▼

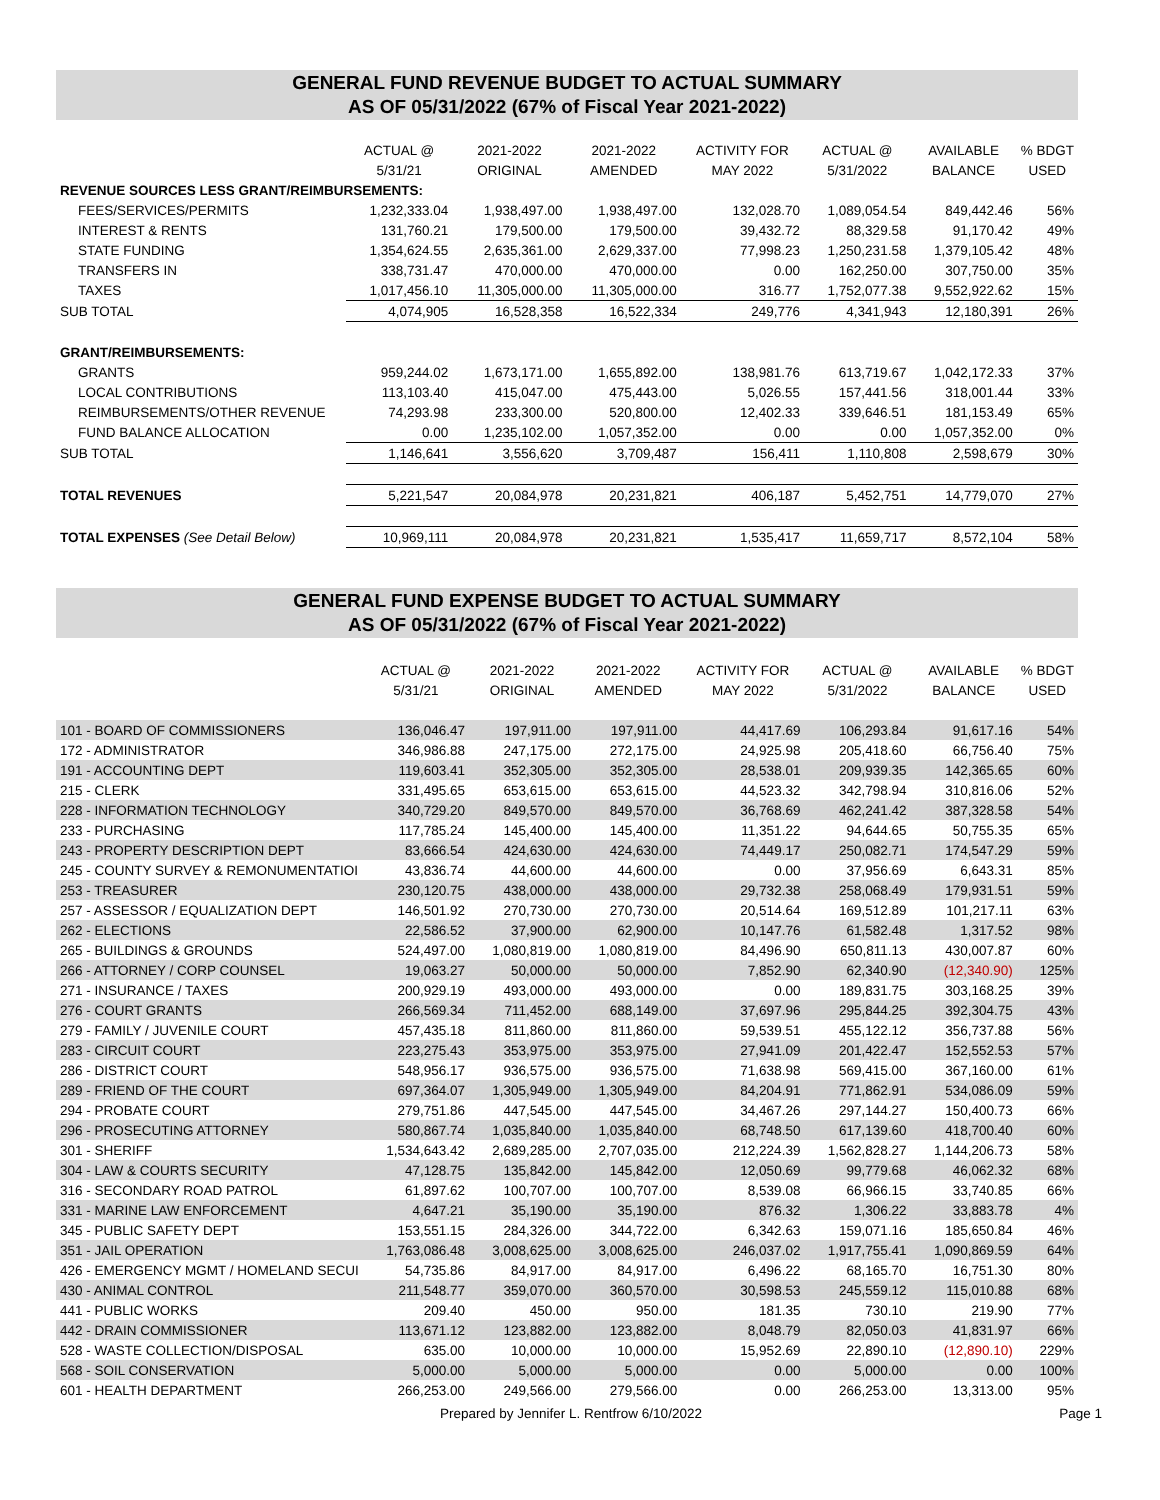GENERAL FUND REVENUE BUDGET TO ACTUAL SUMMARY
AS OF 05/31/2022 (67% of Fiscal Year 2021-2022)
| | ACTUAL @ | 2021-2022 | 2021-2022 | ACTIVITY FOR | ACTUAL @ | AVAILABLE | % BDGT |
| --- | --- | --- | --- | --- | --- | --- | --- |
| | 5/31/21 | ORIGINAL | AMENDED | MAY 2022 | 5/31/2022 | BALANCE | USED |
| REVENUE SOURCES LESS GRANT/REIMBURSEMENTS: | | | | | | | |
| FEES/SERVICES/PERMITS | 1,232,333.04 | 1,938,497.00 | 1,938,497.00 | 132,028.70 | 1,089,054.54 | 849,442.46 | 56% |
| INTEREST & RENTS | 131,760.21 | 179,500.00 | 179,500.00 | 39,432.72 | 88,329.58 | 91,170.42 | 49% |
| STATE FUNDING | 1,354,624.55 | 2,635,361.00 | 2,629,337.00 | 77,998.23 | 1,250,231.58 | 1,379,105.42 | 48% |
| TRANSFERS IN | 338,731.47 | 470,000.00 | 470,000.00 | 0.00 | 162,250.00 | 307,750.00 | 35% |
| TAXES | 1,017,456.10 | 11,305,000.00 | 11,305,000.00 | 316.77 | 1,752,077.38 | 9,552,922.62 | 15% |
| SUB TOTAL | 4,074,905 | 16,528,358 | 16,522,334 | 249,776 | 4,341,943 | 12,180,391 | 26% |
| GRANT/REIMBURSEMENTS: | | | | | | | |
| GRANTS | 959,244.02 | 1,673,171.00 | 1,655,892.00 | 138,981.76 | 613,719.67 | 1,042,172.33 | 37% |
| LOCAL CONTRIBUTIONS | 113,103.40 | 415,047.00 | 475,443.00 | 5,026.55 | 157,441.56 | 318,001.44 | 33% |
| REIMBURSEMENTS/OTHER REVENUE | 74,293.98 | 233,300.00 | 520,800.00 | 12,402.33 | 339,646.51 | 181,153.49 | 65% |
| FUND BALANCE ALLOCATION | 0.00 | 1,235,102.00 | 1,057,352.00 | 0.00 | 0.00 | 1,057,352.00 | 0% |
| SUB TOTAL | 1,146,641 | 3,556,620 | 3,709,487 | 156,411 | 1,110,808 | 2,598,679 | 30% |
| TOTAL REVENUES | 5,221,547 | 20,084,978 | 20,231,821 | 406,187 | 5,452,751 | 14,779,070 | 27% |
| TOTAL EXPENSES (See Detail Below) | 10,969,111 | 20,084,978 | 20,231,821 | 1,535,417 | 11,659,717 | 8,572,104 | 58% |
GENERAL FUND EXPENSE BUDGET TO ACTUAL SUMMARY
AS OF 05/31/2022 (67% of Fiscal Year 2021-2022)
| | ACTUAL @ | 2021-2022 | 2021-2022 | ACTIVITY FOR | ACTUAL @ | AVAILABLE | % BDGT |
| --- | --- | --- | --- | --- | --- | --- | --- |
| | 5/31/21 | ORIGINAL | AMENDED | MAY 2022 | 5/31/2022 | BALANCE | USED |
| 101 - BOARD OF COMMISSIONERS | 136,046.47 | 197,911.00 | 197,911.00 | 44,417.69 | 106,293.84 | 91,617.16 | 54% |
| 172 - ADMINISTRATOR | 346,986.88 | 247,175.00 | 272,175.00 | 24,925.98 | 205,418.60 | 66,756.40 | 75% |
| 191 - ACCOUNTING DEPT | 119,603.41 | 352,305.00 | 352,305.00 | 28,538.01 | 209,939.35 | 142,365.65 | 60% |
| 215 - CLERK | 331,495.65 | 653,615.00 | 653,615.00 | 44,523.32 | 342,798.94 | 310,816.06 | 52% |
| 228 - INFORMATION TECHNOLOGY | 340,729.20 | 849,570.00 | 849,570.00 | 36,768.69 | 462,241.42 | 387,328.58 | 54% |
| 233 - PURCHASING | 117,785.24 | 145,400.00 | 145,400.00 | 11,351.22 | 94,644.65 | 50,755.35 | 65% |
| 243 - PROPERTY DESCRIPTION DEPT | 83,666.54 | 424,630.00 | 424,630.00 | 74,449.17 | 250,082.71 | 174,547.29 | 59% |
| 245 - COUNTY SURVEY & REMONUMENTATIOI | 43,836.74 | 44,600.00 | 44,600.00 | 0.00 | 37,956.69 | 6,643.31 | 85% |
| 253 - TREASURER | 230,120.75 | 438,000.00 | 438,000.00 | 29,732.38 | 258,068.49 | 179,931.51 | 59% |
| 257 - ASSESSOR / EQUALIZATION DEPT | 146,501.92 | 270,730.00 | 270,730.00 | 20,514.64 | 169,512.89 | 101,217.11 | 63% |
| 262 - ELECTIONS | 22,586.52 | 37,900.00 | 62,900.00 | 10,147.76 | 61,582.48 | 1,317.52 | 98% |
| 265 - BUILDINGS & GROUNDS | 524,497.00 | 1,080,819.00 | 1,080,819.00 | 84,496.90 | 650,811.13 | 430,007.87 | 60% |
| 266 - ATTORNEY / CORP COUNSEL | 19,063.27 | 50,000.00 | 50,000.00 | 7,852.90 | 62,340.90 | (12,340.90) | 125% |
| 271 - INSURANCE / TAXES | 200,929.19 | 493,000.00 | 493,000.00 | 0.00 | 189,831.75 | 303,168.25 | 39% |
| 276 - COURT GRANTS | 266,569.34 | 711,452.00 | 688,149.00 | 37,697.96 | 295,844.25 | 392,304.75 | 43% |
| 279 - FAMILY / JUVENILE COURT | 457,435.18 | 811,860.00 | 811,860.00 | 59,539.51 | 455,122.12 | 356,737.88 | 56% |
| 283 - CIRCUIT COURT | 223,275.43 | 353,975.00 | 353,975.00 | 27,941.09 | 201,422.47 | 152,552.53 | 57% |
| 286 - DISTRICT COURT | 548,956.17 | 936,575.00 | 936,575.00 | 71,638.98 | 569,415.00 | 367,160.00 | 61% |
| 289 - FRIEND OF THE COURT | 697,364.07 | 1,305,949.00 | 1,305,949.00 | 84,204.91 | 771,862.91 | 534,086.09 | 59% |
| 294 - PROBATE COURT | 279,751.86 | 447,545.00 | 447,545.00 | 34,467.26 | 297,144.27 | 150,400.73 | 66% |
| 296 - PROSECUTING ATTORNEY | 580,867.74 | 1,035,840.00 | 1,035,840.00 | 68,748.50 | 617,139.60 | 418,700.40 | 60% |
| 301 - SHERIFF | 1,534,643.42 | 2,689,285.00 | 2,707,035.00 | 212,224.39 | 1,562,828.27 | 1,144,206.73 | 58% |
| 304 - LAW & COURTS SECURITY | 47,128.75 | 135,842.00 | 145,842.00 | 12,050.69 | 99,779.68 | 46,062.32 | 68% |
| 316 - SECONDARY ROAD PATROL | 61,897.62 | 100,707.00 | 100,707.00 | 8,539.08 | 66,966.15 | 33,740.85 | 66% |
| 331 - MARINE LAW ENFORCEMENT | 4,647.21 | 35,190.00 | 35,190.00 | 876.32 | 1,306.22 | 33,883.78 | 4% |
| 345 - PUBLIC SAFETY DEPT | 153,551.15 | 284,326.00 | 344,722.00 | 6,342.63 | 159,071.16 | 185,650.84 | 46% |
| 351 - JAIL OPERATION | 1,763,086.48 | 3,008,625.00 | 3,008,625.00 | 246,037.02 | 1,917,755.41 | 1,090,869.59 | 64% |
| 426 - EMERGENCY MGMT / HOMELAND SECUI | 54,735.86 | 84,917.00 | 84,917.00 | 6,496.22 | 68,165.70 | 16,751.30 | 80% |
| 430 - ANIMAL CONTROL | 211,548.77 | 359,070.00 | 360,570.00 | 30,598.53 | 245,559.12 | 115,010.88 | 68% |
| 441 - PUBLIC WORKS | 209.40 | 450.00 | 950.00 | 181.35 | 730.10 | 219.90 | 77% |
| 442 - DRAIN COMMISSIONER | 113,671.12 | 123,882.00 | 123,882.00 | 8,048.79 | 82,050.03 | 41,831.97 | 66% |
| 528 - WASTE COLLECTION/DISPOSAL | 635.00 | 10,000.00 | 10,000.00 | 15,952.69 | 22,890.10 | (12,890.10) | 229% |
| 568 - SOIL CONSERVATION | 5,000.00 | 5,000.00 | 5,000.00 | 0.00 | 5,000.00 | 0.00 | 100% |
| 601 - HEALTH DEPARTMENT | 266,253.00 | 249,566.00 | 279,566.00 | 0.00 | 266,253.00 | 13,313.00 | 95% |
Prepared by Jennifer L. Rentfrow 6/10/2022 Page 1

▲

▸ **PROBLEM REQUIREMENTS**
When pictures appear in the records above, leave them out and reproduce exactly each line from the first through the line containing "307,750.00 | 35% |", both included.

▸ **FINAL ANSWER**
GENERAL FUND REVENUE BUDGET TO ACTUAL SUMMARY
AS OF 05/31/2022 (67% of Fiscal Year 2021-2022)
| | ACTUAL @ | 2021-2022 | 2021-2022 | ACTIVITY FOR | ACTUAL @ | AVAILABLE | % BDGT |
| --- | --- | --- | --- | --- | --- | --- | --- |
| | 5/31/21 | ORIGINAL | AMENDED | MAY 2022 | 5/31/2022 | BALANCE | USED |
| REVENUE SOURCES LESS GRANT/REIMBURSEMENTS: | | | | | | | |
| FEES/SERVICES/PERMITS | 1,232,333.04 | 1,938,497.00 | 1,938,497.00 | 132,028.70 | 1,089,054.54 | 849,442.46 | 56% |
| INTEREST & RENTS | 131,760.21 | 179,500.00 | 179,500.00 | 39,432.72 | 88,329.58 | 91,170.42 | 49% |
| STATE FUNDING | 1,354,624.55 | 2,635,361.00 | 2,629,337.00 | 77,998.23 | 1,250,231.58 | 1,379,105.42 | 48% |
| TRANSFERS IN | 338,731.47 | 470,000.00 | 470,000.00 | 0.00 | 162,250.00 | 307,750.00 | 35% |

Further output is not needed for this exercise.